Initially, I did not think it would be possible to read and understand this work; I had read excerpts from it numerous times over the last several years and found it impenetrable. However, after purchasing the book and carefully reading Lingis' Introduction, it was much easier than I had thought. All in all, it took three month's of close and careful reading to complete, spending about one or two hours per day, usually first thing in the morning. I don't think this is the hardest work I read -- I failed miserably and eventually gave up on Deleuze's Difference and Repetition after about 140 pages -- but certainly it was the most profound, and disturbing.
Unlike Totality and Infinity, which dealt in depth with a number of different but related ideas, Otherwise Than Being (OB) is really much narrower in its scope. It deals specifically with subjectivity. Levinas uses an idiosyncratic terminology throughout this work. The word 'essence' in this work does not denote essence in the Aristotelian or the Husserlian sense. For Levinas it means simply 'being'. Another possible point of confusion is the word 'anarchy' which in OB does not have any political connotation; it means simply an-archic, or untimely, beyond time.

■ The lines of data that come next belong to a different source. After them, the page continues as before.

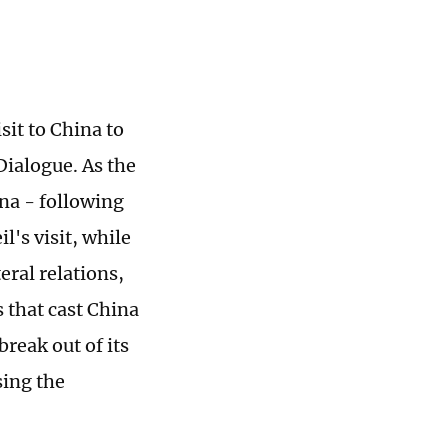
it to China to
Dialogue. As the
ina - following
's visit, while
eral relations,
 that cast China
break out of its
sing the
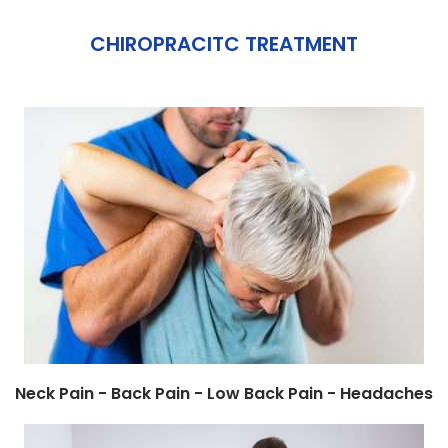
CHIROPRACITC TREATMENT
Neck Pain - Back Pain - Low Back Pain - Headaches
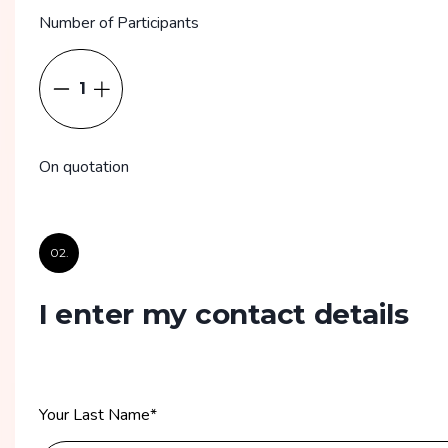
Number of Participants
1
On quotation
02.
I enter my contact details
Your Last Name
*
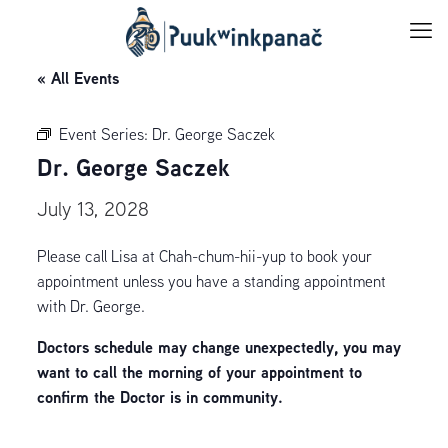
« All Events
Event Series:
Dr. George Saczek
Dr. George Saczek
July 13, 2028
Please call Lisa at Chah-chum-hii-yup to book your
appointment unless you have a standing appointment
with Dr. George.
Doctors schedule may change unexpectedly, you may
want to call the morning of your appointment to
confirm the Doctor is in community.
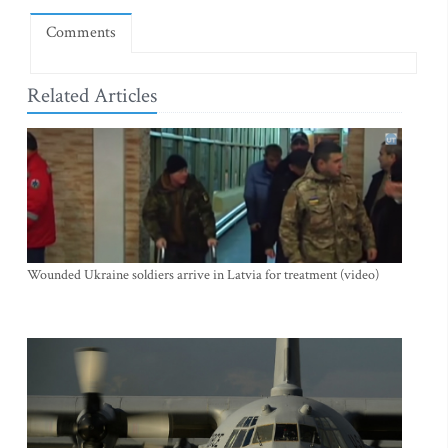
Comments
Related Articles
Wounded Ukraine soldiers arrive in Latvia for treatment (video)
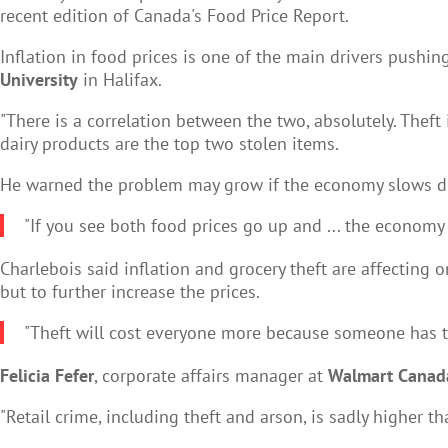
recent edition of Canada's Food Price Report.
Inflation in food prices is one of the main drivers pushin
University
in Halifax.
"There is a correlation between the two, absolutely. Theft
dairy products are the top two stolen items.
He warned the problem may grow if the economy slows d
"If you see both food prices go up and ... the economy 
Charlebois said inflation and grocery theft are affecting
but to further increase the prices.
"Theft will cost everyone more because someone has to pa
Felicia Fefer
, corporate affairs manager at
Walmart Canad
"Retail crime, including theft and arson, is sadly higher th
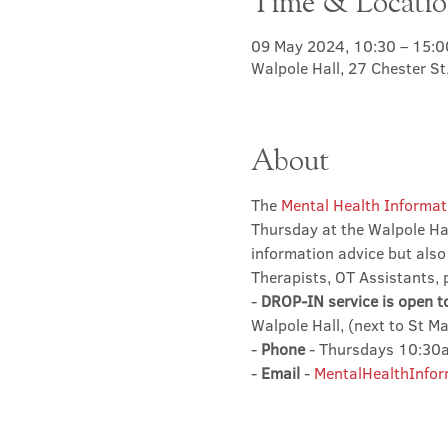
Time & Locati
09 May 2024, 10:30 – 15:0
Walpole Hall, 27 Chester S
About
The 
Mental Health Informat
Thursday at the Walpole Hal
information advice but also
Therapists, OT Assistants, 
- 
DROP-IN service is open t
Walpole Hall, (next to St M
- 
Phone
 - Thursdays 10:3
- 
Email
 - 
MentalHealthInfor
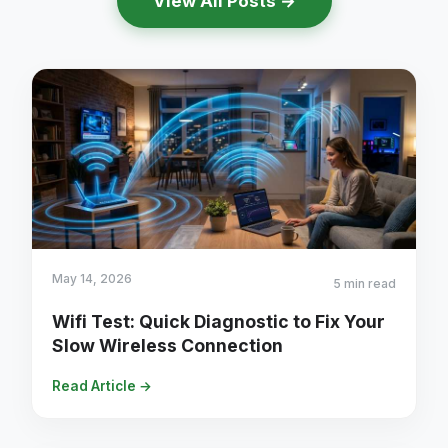
View All Posts →
May 14, 2026
5 min read
Wifi Test: Quick Diagnostic to Fix Your
Slow Wireless Connection
Read Article →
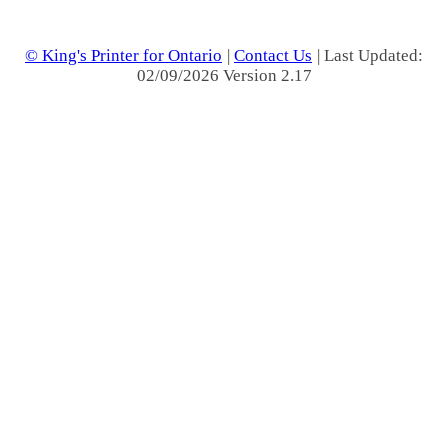
© King's Printer for Ontario
|
Contact Us
| Last Updated:
02/09/2026 Version 2.17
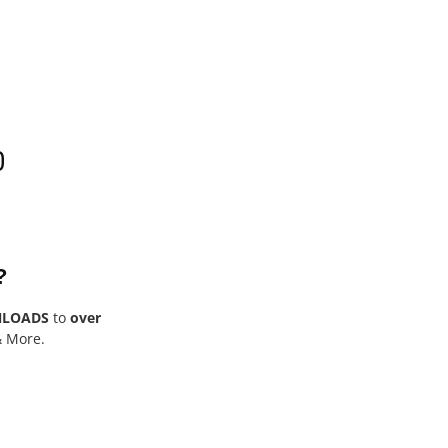
0
?
NLOADS
to
over
& More.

The word 'interest' (or French, interesse) in OB means an inwardness of essence, the depth of the subject's inwardness in essence, or belongingness to being.
There are some rather extraordinary claims in this work: Most importantly the claim that subjectivity itself is constituted by the exposure to the other in proximity. An even more extraordinary claim is that coherent rational discourse dissimulates transcendence, and "owe[s] its coherence to the State, which violently excludes subversive discourse" (p. 170). The work is extremely unsettling in this regard, for the anarchy of responsibility for the other is not to be confused with some project or intention willingly taken up by the subject. It is a hostage situation that is entirely passive, "an anachronous birth" in me, which I cannot except myself from. Over and over throughout the text this point is belabored: that this is not, not, not to be confused with self-sacrifice or being a do-gooder or asceticism. It is a phenomenological description of how subjectivity is constituted.
Whether one in the end accepts Levinas' claims in this work, or brushes it off as nonsense, one will have to face the question of whether the Otherwise than Being is true. For Levinas, there two (several) truths: there is the beyond essence, and there is essence, just as there are two times, the past that was never present, and the present. This work is profoundly disturbing because it is claimed that there is no escape from the Good beyond being; dismissing the book as nonsense does not exempt you from the anarchy of responsibility.